Nr. 39
The Case of the Crumbling Memories
I was lounging in my armchair on Baker Street, elegantly under-challenged, once again contemplating how absurdly simple my brother’s cases are. Sherlock chases murderers, spies, and rummages through cigarette ash. Charming, truly, but intellectually closer to “Sudoku: Easy Mode.”
Me? I hunt something that actually matters: memory. 🧠✨
On my desk lay a stack of brain-things: colorful calcium traces, mouse mazes, synapse sketches. Right on top: a fresh Nature Reviews Neuroscience paper titled “Astroengrams: rethinking the cellular substrate for memory.” That paper sparked the case I’m about to tell you; one where the prime suspects aren’t gangsters, but astrocytes: our star-shaped roommates in the brain.
The Patient: A Classic SherlockMS Mystery
Across from me sat the usual “SherlockMS patient”: once a walking memory palace, now… more like Swiss cheese.
- Names: gone
- Appointments: gone
- Why he walked into the kitchen: also gone
The routine checks were, frankly, rude in their normality:
- neurons looked decent
- no major strokes
- no dramatic brain tissue loss
In other words: for classical neurology, rather dull. For me: a gift. Because when the obvious isn’t guilty, things get interesting.
What Is Memory, Anyway?
To me, memory is the grand case file of your life: everything you experience is stored somewhere in the brain as a pattern.
The classic view goes like this:
- neurons that fire together strengthen their connections
- the bundled activity pattern that holds a memory is called an engram
- reactivate the engram, and the memory returns
It works up to a point. But the paper on my desk whispered:
“SherlockMS… you’re only seeing half the truth.”
And it was right.
Enter the Star Cells
For decades, astrocytes, those star-shaped support cells, were marketed as the brain’s janitorial staff:
- tidy up a bit
- keep ions balanced
- deliver energy
Sounds polite. It isn’t.
Astrocytes:
- wrap fine processes around thousands of synapses
- “listen in” while neurons signal
- respond with slow, sweeping calcium waves
And when something important happens as learning, reward, fear, specific groups of astrocytes light up. That’s where the concept of astroengrams comes in:
An astroengram is formed by a group of astrocytes that becomes active during learning, undergoes lasting change, and reactivates during recall.
In other words: neurons don’t form engrams alone. Astrocytes build a star-shaped counterpart.
The Missing Astrocyte Trail
Picture my patient during a memory test:
- He learns a list of words.
- neurons fire happily, connections strengthen
- right afterward, he can recall the list fairly well
- A few hours later:
- a large blank spot
Now, in my inner laboratory, I watch what’s happening.
In healthy brains, learning lays down two traces:
- a neuronal engram
- an astroengram (a recognizable group of star cells that tends to activate together again)
During recall, both traces reawaken like two teams boosting each other’s performance.
But in my patient:
- the neuronal engram is there: ask immediately and he performs fine
- the astroengram is faint: blurry, unstable, hard to recognize
It’s as if the neurons wrote the memory’s text, but the astrocytes forgot to:
- save the document
- add a bookmark
- file it in the right folder
Result: the memory slips out of the system.
Why Astroengrams Matter
Here’s how I frame it:
- Neuronal engram = the content
- “I met Mrs.

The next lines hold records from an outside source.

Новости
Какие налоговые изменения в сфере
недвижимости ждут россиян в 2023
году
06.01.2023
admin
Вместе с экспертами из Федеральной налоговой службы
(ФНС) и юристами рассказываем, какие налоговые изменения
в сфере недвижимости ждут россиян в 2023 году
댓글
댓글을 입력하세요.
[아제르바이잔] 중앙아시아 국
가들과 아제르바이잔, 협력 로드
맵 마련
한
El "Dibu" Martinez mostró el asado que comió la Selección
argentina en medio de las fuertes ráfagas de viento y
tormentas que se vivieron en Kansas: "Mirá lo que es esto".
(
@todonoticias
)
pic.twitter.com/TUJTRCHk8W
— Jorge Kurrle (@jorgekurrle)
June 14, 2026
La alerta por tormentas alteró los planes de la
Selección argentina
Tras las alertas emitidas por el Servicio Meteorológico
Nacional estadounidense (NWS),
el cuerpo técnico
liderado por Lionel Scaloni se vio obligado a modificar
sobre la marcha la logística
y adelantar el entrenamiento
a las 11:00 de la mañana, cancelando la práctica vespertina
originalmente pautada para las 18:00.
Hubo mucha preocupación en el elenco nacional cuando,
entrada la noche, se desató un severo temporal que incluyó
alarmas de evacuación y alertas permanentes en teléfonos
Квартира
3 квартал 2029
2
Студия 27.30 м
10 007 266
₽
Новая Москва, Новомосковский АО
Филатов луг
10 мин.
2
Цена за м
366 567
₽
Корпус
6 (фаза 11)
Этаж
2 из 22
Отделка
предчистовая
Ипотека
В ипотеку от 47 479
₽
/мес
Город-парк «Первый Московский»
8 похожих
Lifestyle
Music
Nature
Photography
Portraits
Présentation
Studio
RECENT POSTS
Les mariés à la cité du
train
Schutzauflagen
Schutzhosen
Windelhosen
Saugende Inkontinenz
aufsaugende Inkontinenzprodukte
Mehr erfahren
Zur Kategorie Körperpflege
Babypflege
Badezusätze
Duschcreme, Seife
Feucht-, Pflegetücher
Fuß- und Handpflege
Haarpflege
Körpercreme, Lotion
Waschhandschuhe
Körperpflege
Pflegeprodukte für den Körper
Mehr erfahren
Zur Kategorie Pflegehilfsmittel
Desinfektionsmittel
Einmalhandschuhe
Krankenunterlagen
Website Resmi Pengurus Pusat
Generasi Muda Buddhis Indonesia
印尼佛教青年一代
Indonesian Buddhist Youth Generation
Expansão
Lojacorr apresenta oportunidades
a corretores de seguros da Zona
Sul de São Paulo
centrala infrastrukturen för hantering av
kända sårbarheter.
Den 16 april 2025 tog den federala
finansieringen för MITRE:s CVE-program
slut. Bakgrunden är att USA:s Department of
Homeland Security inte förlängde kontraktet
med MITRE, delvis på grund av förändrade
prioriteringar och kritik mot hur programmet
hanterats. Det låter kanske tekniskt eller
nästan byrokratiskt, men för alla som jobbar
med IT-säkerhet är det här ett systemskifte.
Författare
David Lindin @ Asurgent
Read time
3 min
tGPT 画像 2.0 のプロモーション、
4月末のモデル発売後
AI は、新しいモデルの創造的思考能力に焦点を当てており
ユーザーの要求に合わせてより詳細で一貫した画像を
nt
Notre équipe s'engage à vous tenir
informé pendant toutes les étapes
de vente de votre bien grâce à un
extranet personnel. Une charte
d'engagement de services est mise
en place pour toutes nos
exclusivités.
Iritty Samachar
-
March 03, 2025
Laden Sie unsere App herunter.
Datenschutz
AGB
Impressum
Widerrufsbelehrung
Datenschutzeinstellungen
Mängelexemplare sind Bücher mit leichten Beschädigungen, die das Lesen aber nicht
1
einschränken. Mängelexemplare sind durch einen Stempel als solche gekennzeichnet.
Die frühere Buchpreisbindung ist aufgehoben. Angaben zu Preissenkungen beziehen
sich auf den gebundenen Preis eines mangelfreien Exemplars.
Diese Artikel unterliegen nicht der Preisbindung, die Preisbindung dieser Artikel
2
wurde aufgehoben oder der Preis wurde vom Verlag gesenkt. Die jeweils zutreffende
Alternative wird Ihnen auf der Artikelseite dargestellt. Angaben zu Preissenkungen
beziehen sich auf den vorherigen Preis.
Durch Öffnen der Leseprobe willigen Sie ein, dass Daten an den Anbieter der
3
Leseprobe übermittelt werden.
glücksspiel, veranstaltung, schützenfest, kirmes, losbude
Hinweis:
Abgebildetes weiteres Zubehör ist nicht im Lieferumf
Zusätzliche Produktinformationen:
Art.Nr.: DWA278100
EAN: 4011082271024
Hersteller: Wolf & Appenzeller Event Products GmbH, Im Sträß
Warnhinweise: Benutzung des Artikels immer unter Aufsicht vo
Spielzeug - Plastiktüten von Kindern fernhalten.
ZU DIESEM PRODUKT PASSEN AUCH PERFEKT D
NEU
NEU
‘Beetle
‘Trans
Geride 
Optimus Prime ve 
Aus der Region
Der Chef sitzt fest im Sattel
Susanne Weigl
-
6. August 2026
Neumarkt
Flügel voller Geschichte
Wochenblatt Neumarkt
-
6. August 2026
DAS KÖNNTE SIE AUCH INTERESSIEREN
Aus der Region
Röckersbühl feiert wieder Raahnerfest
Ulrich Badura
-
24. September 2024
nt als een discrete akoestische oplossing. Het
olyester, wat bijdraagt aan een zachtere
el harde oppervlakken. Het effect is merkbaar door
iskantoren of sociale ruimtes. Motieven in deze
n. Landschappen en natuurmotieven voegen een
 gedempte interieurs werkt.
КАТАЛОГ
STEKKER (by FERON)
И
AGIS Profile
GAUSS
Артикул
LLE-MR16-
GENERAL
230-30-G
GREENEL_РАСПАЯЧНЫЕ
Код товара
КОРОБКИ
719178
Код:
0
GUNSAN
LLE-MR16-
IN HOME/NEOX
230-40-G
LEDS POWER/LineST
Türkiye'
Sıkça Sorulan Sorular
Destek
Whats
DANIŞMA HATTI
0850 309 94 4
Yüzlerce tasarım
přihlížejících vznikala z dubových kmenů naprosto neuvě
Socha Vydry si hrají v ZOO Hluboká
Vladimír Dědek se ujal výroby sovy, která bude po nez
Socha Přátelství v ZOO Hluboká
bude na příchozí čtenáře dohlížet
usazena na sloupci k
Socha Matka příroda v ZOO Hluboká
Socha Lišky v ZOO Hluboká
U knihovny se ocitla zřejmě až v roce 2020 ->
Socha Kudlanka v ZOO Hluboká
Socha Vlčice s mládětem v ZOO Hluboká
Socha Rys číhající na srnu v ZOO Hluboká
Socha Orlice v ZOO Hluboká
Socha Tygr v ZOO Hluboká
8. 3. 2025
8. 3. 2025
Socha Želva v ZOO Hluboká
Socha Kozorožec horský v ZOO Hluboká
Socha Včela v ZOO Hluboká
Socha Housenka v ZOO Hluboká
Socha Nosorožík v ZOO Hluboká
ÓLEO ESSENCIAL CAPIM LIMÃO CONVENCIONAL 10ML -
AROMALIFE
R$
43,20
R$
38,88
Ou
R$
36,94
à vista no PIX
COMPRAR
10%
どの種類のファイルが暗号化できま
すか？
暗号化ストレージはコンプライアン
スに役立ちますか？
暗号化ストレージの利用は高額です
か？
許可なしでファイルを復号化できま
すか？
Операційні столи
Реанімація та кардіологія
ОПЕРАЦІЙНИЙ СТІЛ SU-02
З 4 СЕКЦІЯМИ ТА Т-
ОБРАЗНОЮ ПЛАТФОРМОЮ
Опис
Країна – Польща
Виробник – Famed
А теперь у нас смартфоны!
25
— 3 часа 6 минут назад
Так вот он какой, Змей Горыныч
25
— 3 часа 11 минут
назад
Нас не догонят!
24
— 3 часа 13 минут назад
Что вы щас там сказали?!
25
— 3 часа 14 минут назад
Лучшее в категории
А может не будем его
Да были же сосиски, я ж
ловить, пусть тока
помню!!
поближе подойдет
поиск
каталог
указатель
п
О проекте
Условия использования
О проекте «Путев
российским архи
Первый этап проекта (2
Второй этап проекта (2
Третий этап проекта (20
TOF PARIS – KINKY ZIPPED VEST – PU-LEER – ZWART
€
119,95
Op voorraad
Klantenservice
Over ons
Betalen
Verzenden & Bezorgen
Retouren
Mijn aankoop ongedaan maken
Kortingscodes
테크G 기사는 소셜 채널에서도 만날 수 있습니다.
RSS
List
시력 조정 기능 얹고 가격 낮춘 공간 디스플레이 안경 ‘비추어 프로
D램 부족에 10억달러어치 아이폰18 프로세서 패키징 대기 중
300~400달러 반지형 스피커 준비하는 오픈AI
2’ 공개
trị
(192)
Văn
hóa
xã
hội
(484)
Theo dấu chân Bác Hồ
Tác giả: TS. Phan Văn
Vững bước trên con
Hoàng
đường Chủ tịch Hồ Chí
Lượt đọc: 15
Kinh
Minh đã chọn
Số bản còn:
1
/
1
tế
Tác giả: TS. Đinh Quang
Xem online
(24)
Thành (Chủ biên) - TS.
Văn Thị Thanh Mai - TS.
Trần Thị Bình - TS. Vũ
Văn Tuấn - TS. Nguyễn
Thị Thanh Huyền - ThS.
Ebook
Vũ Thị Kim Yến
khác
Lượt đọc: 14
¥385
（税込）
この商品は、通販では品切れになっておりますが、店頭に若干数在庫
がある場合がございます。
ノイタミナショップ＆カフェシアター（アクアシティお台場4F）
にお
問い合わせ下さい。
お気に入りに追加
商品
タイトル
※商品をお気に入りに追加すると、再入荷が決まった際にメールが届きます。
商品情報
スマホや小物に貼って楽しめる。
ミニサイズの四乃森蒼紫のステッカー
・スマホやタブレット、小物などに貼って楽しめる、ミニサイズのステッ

Müller at the café.”
- Astroengram = the infrastructure
- these synapses get more energy
- signals are fine-tuned
- the network becomes easier to reactivate
Without an astroengram:
- the memory appears briefly
- but lacks a stable anchor
With an astroengram:
- the network “knows”: that was important
- reactivation becomes more reliable
- even after days, weeks, years
Astrocytes, it seems, function like the archivists of your brain: deciding what gets stamped “Long-Term: IMPORTANT” and what gets quietly tossed into the bin.
A fact my brother would never admit…
Closing the Case
When Sherlock tells a story, he proudly cites his evidence: mud, tobacco ash, footprints.
When I tell a story, my evidence looks like this:
- astrocytic calcium waves
- network changes during learning
- and papers like this one—pointing to the elegant double act of neurons and astrocytes
So the conclusion is simple:
- memory is teamwork between
- fast, loud neurons
- and slow, strategic astrocytes
Neuronal engrams are the text. Astroengrams are the layout, the bookmarks, the long-term stability.
Without astrocytes, memory would be a novel never printed, only briefly flickering on a screen. With them, it becomes a book you can pull from the shelf again and again.